While Nathan takes Theresa to the hospital, all hell breaks loose on the farm. Benny, trying to take care of the alpacas, loses all track of time. The electronics stop working, as do everyone’s cell phones. Eventually, Nathan comes home with Theresa, and the farm begins to mutate. The alpacas are essentially compressed into one giant alpaca-y mass, much like the sled dogs in Carpenter’s version of The Thing. The family dog vanishes as well, and that color keeps showing up in more and more menacing ways.

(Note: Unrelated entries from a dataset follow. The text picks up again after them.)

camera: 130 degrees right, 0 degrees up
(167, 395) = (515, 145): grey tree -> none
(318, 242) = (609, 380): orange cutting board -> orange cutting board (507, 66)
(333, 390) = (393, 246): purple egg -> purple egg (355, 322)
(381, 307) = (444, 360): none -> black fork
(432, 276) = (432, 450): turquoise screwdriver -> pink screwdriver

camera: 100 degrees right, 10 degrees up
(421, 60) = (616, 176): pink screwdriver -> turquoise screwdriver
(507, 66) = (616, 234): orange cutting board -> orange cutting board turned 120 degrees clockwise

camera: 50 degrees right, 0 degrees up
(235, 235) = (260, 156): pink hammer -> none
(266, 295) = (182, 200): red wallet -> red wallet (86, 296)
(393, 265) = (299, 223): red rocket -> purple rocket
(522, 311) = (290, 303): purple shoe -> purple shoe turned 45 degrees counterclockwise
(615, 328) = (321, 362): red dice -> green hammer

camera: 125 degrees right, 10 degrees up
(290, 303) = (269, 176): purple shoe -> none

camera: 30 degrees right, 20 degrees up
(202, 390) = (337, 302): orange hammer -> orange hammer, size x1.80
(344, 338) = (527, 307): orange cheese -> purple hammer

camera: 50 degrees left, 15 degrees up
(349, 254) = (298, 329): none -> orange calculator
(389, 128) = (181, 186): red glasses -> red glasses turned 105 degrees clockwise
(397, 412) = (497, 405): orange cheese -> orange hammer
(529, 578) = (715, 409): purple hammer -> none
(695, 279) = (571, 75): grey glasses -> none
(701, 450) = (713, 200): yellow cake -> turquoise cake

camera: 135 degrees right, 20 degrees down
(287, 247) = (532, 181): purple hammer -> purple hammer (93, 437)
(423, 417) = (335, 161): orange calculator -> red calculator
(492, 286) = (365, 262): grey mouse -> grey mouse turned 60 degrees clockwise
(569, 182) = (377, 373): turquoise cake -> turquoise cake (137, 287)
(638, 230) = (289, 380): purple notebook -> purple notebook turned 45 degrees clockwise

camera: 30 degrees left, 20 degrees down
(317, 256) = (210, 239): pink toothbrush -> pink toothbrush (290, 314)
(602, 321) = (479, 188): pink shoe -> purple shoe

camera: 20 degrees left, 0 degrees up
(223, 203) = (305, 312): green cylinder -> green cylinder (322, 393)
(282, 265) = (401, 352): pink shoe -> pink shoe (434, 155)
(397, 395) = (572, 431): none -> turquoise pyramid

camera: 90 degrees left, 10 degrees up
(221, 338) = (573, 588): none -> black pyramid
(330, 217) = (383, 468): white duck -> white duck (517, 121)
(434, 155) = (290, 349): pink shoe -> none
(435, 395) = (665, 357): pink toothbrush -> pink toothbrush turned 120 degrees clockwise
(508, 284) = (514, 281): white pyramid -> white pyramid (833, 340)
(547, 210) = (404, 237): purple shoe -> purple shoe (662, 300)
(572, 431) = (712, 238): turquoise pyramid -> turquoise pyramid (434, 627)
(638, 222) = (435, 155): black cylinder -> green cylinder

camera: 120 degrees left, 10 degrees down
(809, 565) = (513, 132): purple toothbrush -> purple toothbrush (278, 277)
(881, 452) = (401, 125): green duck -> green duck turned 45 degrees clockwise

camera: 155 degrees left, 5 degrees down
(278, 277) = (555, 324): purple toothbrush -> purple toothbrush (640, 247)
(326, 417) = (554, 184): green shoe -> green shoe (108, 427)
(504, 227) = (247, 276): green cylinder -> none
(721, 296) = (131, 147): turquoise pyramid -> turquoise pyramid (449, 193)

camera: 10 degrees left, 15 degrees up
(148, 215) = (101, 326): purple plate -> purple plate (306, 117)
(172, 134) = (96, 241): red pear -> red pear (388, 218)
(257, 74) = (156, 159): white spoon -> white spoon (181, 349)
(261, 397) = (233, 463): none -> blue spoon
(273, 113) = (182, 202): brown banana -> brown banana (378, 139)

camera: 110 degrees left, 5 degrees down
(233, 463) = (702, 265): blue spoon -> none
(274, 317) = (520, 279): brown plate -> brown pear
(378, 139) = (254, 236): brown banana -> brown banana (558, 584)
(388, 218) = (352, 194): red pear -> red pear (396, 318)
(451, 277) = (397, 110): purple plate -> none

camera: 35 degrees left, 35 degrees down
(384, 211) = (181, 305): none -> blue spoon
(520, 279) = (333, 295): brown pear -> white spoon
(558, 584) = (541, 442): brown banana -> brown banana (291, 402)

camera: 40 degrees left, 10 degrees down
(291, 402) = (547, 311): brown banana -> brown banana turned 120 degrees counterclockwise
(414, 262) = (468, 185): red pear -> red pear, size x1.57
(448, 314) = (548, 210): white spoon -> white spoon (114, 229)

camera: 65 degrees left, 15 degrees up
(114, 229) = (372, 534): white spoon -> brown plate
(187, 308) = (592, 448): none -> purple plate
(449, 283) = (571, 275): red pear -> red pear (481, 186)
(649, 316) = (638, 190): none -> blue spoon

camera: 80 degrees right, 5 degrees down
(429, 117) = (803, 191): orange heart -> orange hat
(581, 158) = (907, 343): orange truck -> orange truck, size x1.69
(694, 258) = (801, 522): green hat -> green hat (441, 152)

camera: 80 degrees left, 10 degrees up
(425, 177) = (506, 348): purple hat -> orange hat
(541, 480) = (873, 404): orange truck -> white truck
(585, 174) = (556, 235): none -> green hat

Color Out of Space is very much a body horror film. There are some disturbing moments here that aren’t horrifying sci-fi effects. Theresa slicing off her fingers certainly counts as one of these. More disturbing is Lavinia’s slide into desperation, which involves her carving pentagrams and Wiccan symbols on herself with an X-Acto knife. There are naturally some disturbing science fiction effects as well.

There’s a lot to like with Color Out of Space. One thing I like here is that this is just a terrible thing that happens. There is no message here beyond the story, no moralizing or waxing rhapsodic about some deeper idea. It’s just a dreadful event that happens to this family, a force of nature beyond their control.

This is somewhat tempered by the typically over-the-top acting of Nic Cage, who evidently just can’t help himself anymore. There are moments where Cage is good and appropriate (early on and late), but in the middle of the film, a lot of what he is asked to do is to sell what is apparently a splintering sanity. Cage does this by simply being crazy.

Despite this, I found this an interesting watch. There is a terrible sense of fatalism here, of the characters being locked into a terrible fate beyond their control for no other reason than living in the wrong house. There’s a bit of nihilism in that view, but no more so than people in the path of a hurricane or tornado can arrange for themselves a happy ending. Color Out of Space is unrelentingly bleak, but so too was the story from whence it came, so in that respect, it’s right in line with Lovecraft’s source material. That it takes some license with the original story is of no matter—the heart of the story is here, and this update works very well.

Why to watch Color Out of Space: It reaches for the spirit of Lovecraft’s story as much as it can.
Why not to watch: Nic Cage can make things hard to take seriously.